Spiegelman, Art. Maus 1. Pantheon, 1986, p. 83.
Spiegelman’s transformation of the Nazi propaganda portrayals of Jews as rats remains an astounding achievement thirty-five years after the publication of the first volume of Maus. But seeing the hanged merchants in Modrzejowska Street in the midst of the George Floyd murder trial in Minneapolis and less than three months after the January 6 Capitol riot reminds readers that the panels of Spiegelman’s memoir have grown more prescient. The nooses evoke images of Officer Derek Chauvin’s knee on George Floyd’s neck, the January 6 chants to hang the Vice President, and a T-shirt glimpsed in the Capitol crowd, one with a Nazi eagle below the acronym “6MWE” (Six Million Wasn’t Enough), a reference to the numbers of Jews slaughtered in the Holocaust. Our heads are bowed in sorrow with Mr. Zylberberg’s. The strange fruit of our past, both distant and recent, should seem far stranger.

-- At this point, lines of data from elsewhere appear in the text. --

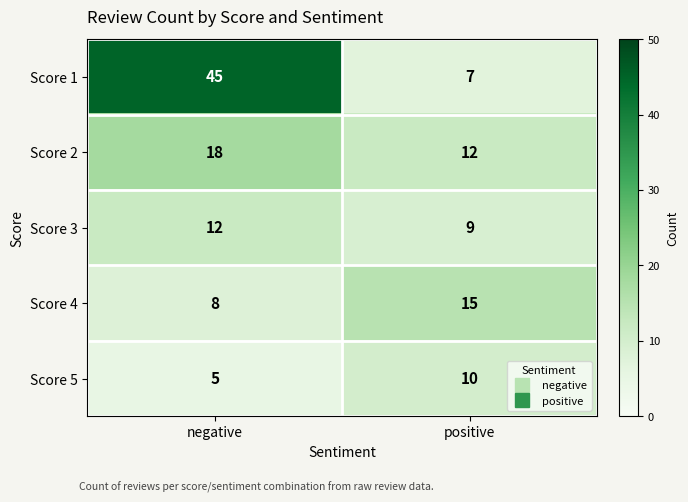

Which category has the highest value in the Score 1 series?

negative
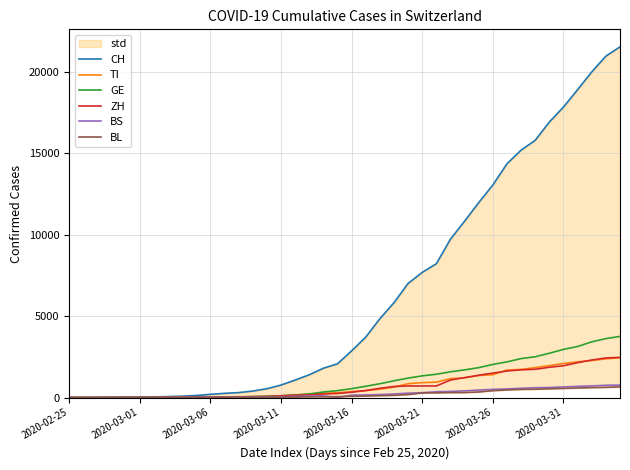

Is it true that ZH equals 62 at 14?

True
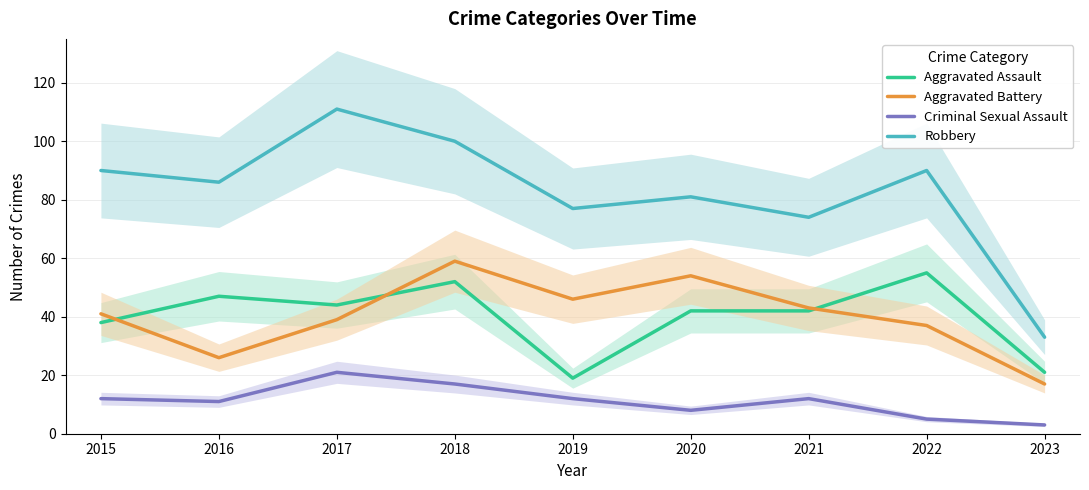

How many lines are shown in the chart?

4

After we examine “The Strange Fruit of Sosnowiec,” you and two or three of your classmates will collaborate on an exercise that asks you to consider an example of the connections and separations that I address in my thesis. The exercise will also ask you to explore the conclusion strategies that I employ in the final paragraph.
Next Up
In class on Wednesday, you will compose a short reflective essay on your analysis. In your reflection, you will be required to include at least one relevant quotation from a section of Writing Analytically devoted to analysis: “Analysis Does More than Break a Subject into Its Parts” (4-5) or “Distinguishing Analysis from Summary, Expresive Writing, and Argument” (5-8).